* [Exercise prompt] Can you write out, word for word, the items below from their first line up to and including the line that contains "ieleden aan die"?

[Stored data]
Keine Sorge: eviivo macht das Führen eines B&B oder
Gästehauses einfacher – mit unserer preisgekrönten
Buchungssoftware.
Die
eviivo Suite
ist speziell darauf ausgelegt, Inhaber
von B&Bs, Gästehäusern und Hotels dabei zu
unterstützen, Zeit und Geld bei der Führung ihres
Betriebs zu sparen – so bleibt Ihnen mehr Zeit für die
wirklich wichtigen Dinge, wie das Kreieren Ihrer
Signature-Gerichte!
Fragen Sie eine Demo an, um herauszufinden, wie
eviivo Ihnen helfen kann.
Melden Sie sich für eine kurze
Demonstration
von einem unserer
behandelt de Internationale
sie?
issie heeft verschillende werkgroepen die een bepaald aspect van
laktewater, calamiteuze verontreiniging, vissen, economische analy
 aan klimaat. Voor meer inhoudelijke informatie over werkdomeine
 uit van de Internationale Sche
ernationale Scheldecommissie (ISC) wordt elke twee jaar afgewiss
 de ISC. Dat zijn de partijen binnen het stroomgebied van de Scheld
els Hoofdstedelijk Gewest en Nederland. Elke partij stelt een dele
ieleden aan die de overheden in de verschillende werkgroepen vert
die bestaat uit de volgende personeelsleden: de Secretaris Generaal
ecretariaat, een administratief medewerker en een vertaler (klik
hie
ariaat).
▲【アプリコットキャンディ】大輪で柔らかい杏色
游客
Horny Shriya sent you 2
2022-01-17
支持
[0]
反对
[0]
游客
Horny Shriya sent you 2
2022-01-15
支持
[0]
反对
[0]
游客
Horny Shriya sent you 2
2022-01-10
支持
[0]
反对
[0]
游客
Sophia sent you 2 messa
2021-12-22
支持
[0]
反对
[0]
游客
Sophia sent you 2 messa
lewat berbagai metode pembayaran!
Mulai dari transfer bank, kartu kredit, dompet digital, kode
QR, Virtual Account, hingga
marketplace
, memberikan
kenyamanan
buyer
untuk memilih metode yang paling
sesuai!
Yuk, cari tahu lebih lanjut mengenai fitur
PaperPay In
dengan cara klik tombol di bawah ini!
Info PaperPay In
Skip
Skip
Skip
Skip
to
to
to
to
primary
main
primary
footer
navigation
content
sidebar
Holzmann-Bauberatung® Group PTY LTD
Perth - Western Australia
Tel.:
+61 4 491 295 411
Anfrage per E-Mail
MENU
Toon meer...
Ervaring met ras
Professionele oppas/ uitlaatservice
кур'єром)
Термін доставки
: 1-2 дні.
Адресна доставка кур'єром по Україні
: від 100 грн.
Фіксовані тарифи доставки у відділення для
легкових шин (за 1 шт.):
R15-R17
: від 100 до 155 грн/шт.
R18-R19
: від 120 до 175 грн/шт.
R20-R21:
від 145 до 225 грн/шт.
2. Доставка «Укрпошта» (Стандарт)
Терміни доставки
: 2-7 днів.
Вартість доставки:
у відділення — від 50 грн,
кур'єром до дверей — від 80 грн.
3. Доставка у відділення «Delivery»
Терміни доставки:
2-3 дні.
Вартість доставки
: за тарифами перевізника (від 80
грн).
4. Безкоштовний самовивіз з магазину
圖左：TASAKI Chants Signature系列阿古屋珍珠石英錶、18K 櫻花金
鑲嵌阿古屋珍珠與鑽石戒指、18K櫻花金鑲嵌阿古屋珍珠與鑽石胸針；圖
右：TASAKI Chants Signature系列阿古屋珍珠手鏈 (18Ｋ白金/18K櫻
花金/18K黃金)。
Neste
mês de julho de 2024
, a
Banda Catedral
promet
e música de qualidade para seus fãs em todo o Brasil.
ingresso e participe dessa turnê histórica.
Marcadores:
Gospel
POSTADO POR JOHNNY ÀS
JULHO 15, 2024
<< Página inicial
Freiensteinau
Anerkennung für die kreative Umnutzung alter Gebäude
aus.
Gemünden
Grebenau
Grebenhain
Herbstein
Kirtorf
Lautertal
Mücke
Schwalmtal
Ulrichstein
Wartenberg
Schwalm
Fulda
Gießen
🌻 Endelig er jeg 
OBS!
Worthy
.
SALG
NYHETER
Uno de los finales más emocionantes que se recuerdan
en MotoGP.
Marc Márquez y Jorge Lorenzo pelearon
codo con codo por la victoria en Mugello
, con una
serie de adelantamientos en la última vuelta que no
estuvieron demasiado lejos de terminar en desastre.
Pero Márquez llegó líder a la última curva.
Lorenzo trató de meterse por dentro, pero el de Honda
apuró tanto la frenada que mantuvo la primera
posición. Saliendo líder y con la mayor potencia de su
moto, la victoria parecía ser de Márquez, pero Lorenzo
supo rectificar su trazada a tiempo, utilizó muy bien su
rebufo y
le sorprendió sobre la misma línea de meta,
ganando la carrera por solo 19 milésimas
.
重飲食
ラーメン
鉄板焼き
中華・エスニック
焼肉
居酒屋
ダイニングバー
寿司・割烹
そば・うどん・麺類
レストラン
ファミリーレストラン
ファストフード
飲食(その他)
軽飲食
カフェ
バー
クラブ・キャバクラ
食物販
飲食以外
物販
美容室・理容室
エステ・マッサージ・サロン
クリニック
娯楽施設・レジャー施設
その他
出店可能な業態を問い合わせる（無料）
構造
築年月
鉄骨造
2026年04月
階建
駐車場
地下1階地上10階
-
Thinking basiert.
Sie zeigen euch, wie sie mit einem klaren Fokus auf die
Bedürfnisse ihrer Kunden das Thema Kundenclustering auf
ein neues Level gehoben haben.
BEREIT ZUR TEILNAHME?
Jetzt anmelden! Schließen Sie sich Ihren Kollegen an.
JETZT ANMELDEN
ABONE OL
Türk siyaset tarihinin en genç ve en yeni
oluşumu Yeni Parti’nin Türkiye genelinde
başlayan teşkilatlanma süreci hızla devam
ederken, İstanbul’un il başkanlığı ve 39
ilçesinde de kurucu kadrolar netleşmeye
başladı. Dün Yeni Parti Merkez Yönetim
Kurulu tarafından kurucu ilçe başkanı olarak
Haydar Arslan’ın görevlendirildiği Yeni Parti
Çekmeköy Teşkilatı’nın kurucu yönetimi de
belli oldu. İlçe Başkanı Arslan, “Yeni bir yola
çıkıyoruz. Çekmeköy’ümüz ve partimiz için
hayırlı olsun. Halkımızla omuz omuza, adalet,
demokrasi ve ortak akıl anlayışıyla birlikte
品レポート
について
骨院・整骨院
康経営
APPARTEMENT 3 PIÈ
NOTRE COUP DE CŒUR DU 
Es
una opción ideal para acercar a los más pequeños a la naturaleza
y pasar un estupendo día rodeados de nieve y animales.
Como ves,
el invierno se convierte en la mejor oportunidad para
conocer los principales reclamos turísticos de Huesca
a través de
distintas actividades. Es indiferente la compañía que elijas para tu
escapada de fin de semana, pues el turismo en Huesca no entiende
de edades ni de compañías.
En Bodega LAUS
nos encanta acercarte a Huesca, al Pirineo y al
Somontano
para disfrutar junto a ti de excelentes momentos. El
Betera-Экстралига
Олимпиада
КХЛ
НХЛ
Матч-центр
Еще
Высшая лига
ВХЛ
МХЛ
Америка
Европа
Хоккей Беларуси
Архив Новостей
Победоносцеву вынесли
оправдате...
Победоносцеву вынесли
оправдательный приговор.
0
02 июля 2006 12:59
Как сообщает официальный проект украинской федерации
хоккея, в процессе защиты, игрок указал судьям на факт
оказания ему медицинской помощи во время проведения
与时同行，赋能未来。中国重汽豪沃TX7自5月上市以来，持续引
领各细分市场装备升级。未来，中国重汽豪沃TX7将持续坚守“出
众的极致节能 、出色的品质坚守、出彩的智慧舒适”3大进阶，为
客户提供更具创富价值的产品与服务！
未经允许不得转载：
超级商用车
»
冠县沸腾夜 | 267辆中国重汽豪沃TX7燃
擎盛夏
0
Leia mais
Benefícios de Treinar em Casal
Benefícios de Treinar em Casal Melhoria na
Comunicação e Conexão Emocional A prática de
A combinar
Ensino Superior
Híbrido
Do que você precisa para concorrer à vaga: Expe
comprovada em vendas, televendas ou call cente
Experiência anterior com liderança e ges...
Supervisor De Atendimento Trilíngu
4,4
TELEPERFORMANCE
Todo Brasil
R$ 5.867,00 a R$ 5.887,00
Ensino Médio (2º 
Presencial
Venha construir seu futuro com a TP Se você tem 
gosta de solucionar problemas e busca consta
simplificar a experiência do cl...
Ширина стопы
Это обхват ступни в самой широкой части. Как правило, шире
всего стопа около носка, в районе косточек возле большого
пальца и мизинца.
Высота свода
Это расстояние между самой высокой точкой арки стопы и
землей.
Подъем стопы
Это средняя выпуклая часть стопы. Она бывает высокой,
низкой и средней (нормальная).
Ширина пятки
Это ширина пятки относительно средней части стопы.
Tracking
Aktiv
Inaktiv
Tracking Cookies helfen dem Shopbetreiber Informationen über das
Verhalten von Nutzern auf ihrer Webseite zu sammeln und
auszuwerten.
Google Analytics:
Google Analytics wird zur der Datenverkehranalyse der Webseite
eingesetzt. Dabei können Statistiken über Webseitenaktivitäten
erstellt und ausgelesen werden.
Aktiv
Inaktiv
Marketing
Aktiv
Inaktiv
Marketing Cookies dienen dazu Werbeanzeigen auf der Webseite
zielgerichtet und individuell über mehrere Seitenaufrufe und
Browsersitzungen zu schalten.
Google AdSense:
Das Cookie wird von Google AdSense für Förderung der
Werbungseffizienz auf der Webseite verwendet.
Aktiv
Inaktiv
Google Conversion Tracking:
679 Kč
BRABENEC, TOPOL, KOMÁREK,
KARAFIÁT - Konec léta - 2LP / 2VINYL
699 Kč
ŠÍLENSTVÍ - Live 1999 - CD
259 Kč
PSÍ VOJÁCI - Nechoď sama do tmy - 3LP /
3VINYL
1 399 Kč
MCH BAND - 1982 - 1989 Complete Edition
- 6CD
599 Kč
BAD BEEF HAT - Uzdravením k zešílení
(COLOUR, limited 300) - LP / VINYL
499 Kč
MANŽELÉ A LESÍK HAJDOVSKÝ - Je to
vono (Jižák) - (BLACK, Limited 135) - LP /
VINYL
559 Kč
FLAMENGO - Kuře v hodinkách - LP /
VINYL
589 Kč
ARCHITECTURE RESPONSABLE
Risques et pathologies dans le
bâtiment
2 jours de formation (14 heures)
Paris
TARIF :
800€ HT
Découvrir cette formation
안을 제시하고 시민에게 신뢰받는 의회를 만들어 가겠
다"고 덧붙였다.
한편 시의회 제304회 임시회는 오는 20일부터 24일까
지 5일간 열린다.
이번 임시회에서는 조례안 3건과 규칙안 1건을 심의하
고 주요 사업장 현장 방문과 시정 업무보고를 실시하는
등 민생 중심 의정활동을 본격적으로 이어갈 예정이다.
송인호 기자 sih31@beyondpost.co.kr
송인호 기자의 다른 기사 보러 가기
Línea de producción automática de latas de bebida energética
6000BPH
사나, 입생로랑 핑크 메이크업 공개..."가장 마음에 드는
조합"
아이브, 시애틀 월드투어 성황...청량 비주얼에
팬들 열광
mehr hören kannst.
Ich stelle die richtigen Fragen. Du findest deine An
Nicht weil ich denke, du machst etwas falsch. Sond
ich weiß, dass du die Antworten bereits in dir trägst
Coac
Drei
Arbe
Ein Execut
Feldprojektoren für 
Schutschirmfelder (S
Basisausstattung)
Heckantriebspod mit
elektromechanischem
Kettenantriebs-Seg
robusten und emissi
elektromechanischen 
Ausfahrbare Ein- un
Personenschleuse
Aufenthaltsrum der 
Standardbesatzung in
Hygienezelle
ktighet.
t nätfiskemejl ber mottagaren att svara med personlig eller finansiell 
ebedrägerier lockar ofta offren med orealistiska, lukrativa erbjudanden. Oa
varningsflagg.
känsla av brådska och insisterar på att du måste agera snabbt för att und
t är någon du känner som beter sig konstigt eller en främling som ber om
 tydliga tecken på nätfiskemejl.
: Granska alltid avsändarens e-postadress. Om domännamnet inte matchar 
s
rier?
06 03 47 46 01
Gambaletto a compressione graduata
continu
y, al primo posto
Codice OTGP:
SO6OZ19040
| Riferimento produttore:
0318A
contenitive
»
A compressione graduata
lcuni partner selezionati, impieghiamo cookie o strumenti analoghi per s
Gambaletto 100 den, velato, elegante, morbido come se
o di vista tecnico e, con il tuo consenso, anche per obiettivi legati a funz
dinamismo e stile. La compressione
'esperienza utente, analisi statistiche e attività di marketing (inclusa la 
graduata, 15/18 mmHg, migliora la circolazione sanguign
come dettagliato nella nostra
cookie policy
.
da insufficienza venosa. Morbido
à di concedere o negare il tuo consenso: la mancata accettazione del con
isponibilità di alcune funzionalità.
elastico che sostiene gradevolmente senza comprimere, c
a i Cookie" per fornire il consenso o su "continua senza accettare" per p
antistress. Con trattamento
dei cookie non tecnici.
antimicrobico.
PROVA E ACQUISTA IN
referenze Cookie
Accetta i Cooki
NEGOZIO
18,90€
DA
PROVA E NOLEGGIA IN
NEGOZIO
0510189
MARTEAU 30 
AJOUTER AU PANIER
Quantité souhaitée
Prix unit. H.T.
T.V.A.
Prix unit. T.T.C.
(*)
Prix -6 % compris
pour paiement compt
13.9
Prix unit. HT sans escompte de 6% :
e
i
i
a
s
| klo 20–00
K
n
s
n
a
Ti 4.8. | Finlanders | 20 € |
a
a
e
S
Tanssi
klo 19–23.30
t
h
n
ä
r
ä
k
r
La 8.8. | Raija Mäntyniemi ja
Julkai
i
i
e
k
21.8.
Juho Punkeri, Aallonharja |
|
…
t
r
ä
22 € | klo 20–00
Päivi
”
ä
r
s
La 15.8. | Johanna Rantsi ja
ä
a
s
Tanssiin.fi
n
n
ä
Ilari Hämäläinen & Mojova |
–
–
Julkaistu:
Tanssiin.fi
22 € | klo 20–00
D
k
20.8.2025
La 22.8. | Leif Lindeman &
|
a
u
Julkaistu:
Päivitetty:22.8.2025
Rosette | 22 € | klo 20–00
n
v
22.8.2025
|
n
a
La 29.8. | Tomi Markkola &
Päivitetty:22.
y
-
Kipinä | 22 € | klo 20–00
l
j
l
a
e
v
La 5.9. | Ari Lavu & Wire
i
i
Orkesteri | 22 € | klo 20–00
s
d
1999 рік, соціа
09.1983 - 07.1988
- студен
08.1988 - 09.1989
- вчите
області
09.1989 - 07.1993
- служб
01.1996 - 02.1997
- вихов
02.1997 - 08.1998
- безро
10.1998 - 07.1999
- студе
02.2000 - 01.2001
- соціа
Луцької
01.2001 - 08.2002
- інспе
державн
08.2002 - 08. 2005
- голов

* [Result for this task]
Keine Sorge: eviivo macht das Führen eines B&B oder
Gästehauses einfacher – mit unserer preisgekrönten
Buchungssoftware.
Die
eviivo Suite
ist speziell darauf ausgelegt, Inhaber
von B&Bs, Gästehäusern und Hotels dabei zu
unterstützen, Zeit und Geld bei der Führung ihres
Betriebs zu sparen – so bleibt Ihnen mehr Zeit für die
wirklich wichtigen Dinge, wie das Kreieren Ihrer
Signature-Gerichte!
Fragen Sie eine Demo an, um herauszufinden, wie
eviivo Ihnen helfen kann.
Melden Sie sich für eine kurze
Demonstration
von einem unserer
behandelt de Internationale
sie?
issie heeft verschillende werkgroepen die een bepaald aspect van
laktewater, calamiteuze verontreiniging, vissen, economische analy
 aan klimaat. Voor meer inhoudelijke informatie over werkdomeine
 uit van de Internationale Sche
ernationale Scheldecommissie (ISC) wordt elke twee jaar afgewiss
 de ISC. Dat zijn de partijen binnen het stroomgebied van de Scheld
els Hoofdstedelijk Gewest en Nederland. Elke partij stelt een dele
ieleden aan die de overheden in de verschillende werkgroepen vert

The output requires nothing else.